Every now and again an app comes along that makes me change my workflow. Makes me sit up and take notice of what’s going on in my day, the way I get things done and how I interact with the various machines at my disposal. An app that has managed to creep into my life in a way I didn’t think was still possible (I like my routine!) – that app is ‘Day One’, a new journaling app created by Bloom and available for the Mac (via the Mac App Store) and iOS devices.
The premise of Day One is simple, you record a journal. That’s it, you just write up what has happened throughout your day and make sure you have a record of what has happened. Day One is different to other journal apps for a few reasons.
It’s beautiful – The UX design is simple, understated and elegant – yet a joy to use and effortless. There is no learning curve, no instruction manual to read and nothing to get wrong. You just write, and write and write.
It reminds you to write – You can set the frequency of reminders with a simple slider interface. The system tells you when to write, and a status bar icon provides a smaller version of the interface for quick updates.
It follows you wherever you go – Syncing via Dropbox or iCloud Documents is simple and effective. Allowing you to continue to update your journal on the move, at your desk or on the bus. Your journal is always with you, and always up to date.
It’s secure – You can quickly and easily password protect your journal to protect it from prying eyes. No mess, no fuss – and even the log-in screen is beautifully designed.
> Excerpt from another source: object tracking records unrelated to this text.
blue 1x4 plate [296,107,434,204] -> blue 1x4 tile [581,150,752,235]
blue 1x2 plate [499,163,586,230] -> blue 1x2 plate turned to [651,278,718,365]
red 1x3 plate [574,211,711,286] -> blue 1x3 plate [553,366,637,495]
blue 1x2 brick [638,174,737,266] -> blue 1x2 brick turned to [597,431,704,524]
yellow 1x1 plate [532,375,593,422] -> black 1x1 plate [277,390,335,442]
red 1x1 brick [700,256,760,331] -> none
For my personal situation DayOne is the perfect companion. As a Producer (Project Manager) my life is full of snippets of information, and having the ability to record short bursts of information via the task bar is invaluable. Quickly scanning through the date view allows me to find notes recorded on particular days and times, matching up with my meetings schedule so I know where to look. I can envisage DayOne being equally useful to a student or even someone who wanted to track and record the build up to an important even (for example the birth of a child). The elegant interface could easily appeal to all and the designer Paul Mayne should be credited for his efforts in this regard.
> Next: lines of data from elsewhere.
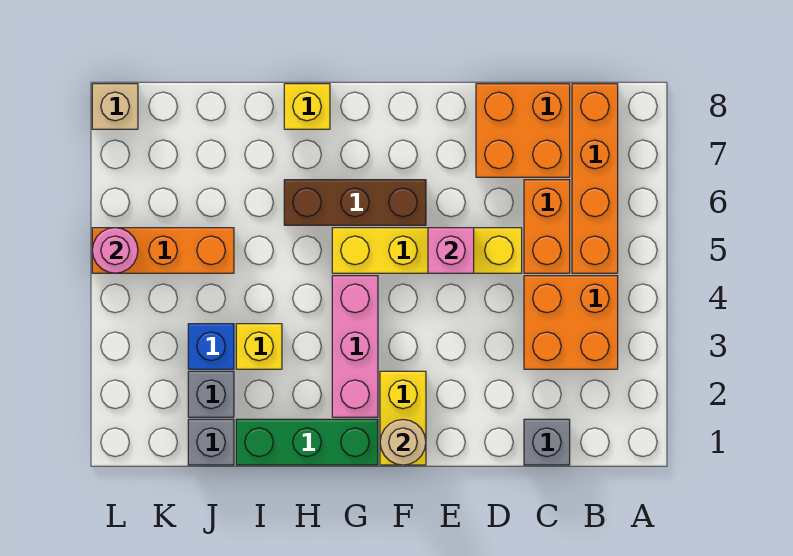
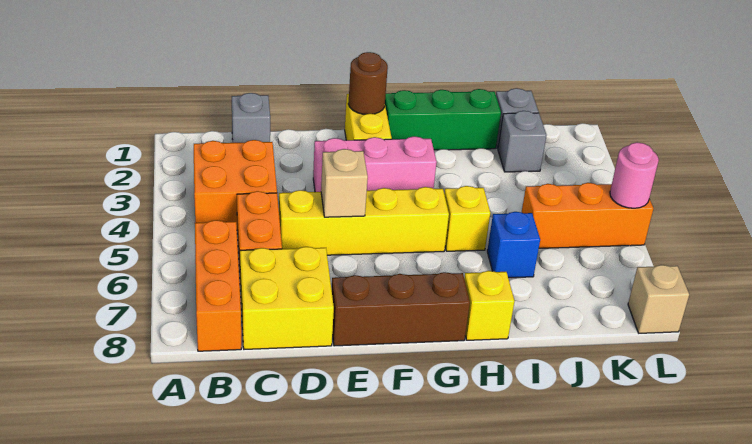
orange 1x4 brick [572,84,618,273] -> orange 1x3 brick [195,220,241,351]
orange 2x2 brick [476,84,570,177] -> yellow 2x2 brick [240,247,334,349]
pink 1x1 brick [428,228,474,273] -> tan 1x1 brick [321,149,368,217]
tan 1x1 round brick [380,420,426,465] -> brown 1x1 round brick [348,52,388,114]
brown 1x3 brick [284,180,426,225] -> brown 1x3 brick moved to [332,272,470,346]
pink 1x3 brick [332,276,378,417] -> pink 1x3 brick turned to [313,136,437,192]
yellow 1x1 brick [236,324,282,369] -> yellow 1x1 brick moved to [444,186,490,251]
blue 1x1 brick [188,324,234,369] -> blue 1x1 brick moved to [487,212,540,278]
When I looked at Piezo recently, I commented on the fact that the developer could have just focused on the functionality and rushed the app out to market, but again in this case, Bloom took the time to make sure that the app fits into the classic “Apple” app style. It genuinely looks like something that belongs within OSX 10.7 Lion and (faux leather effects aside) it complements the rest of the built in utilities on the Mac and fills in functionality missing from the out of the box OSX experience.
DayOne Journal is available on the Mac App Store and iOS App Store for iPad and iPhone.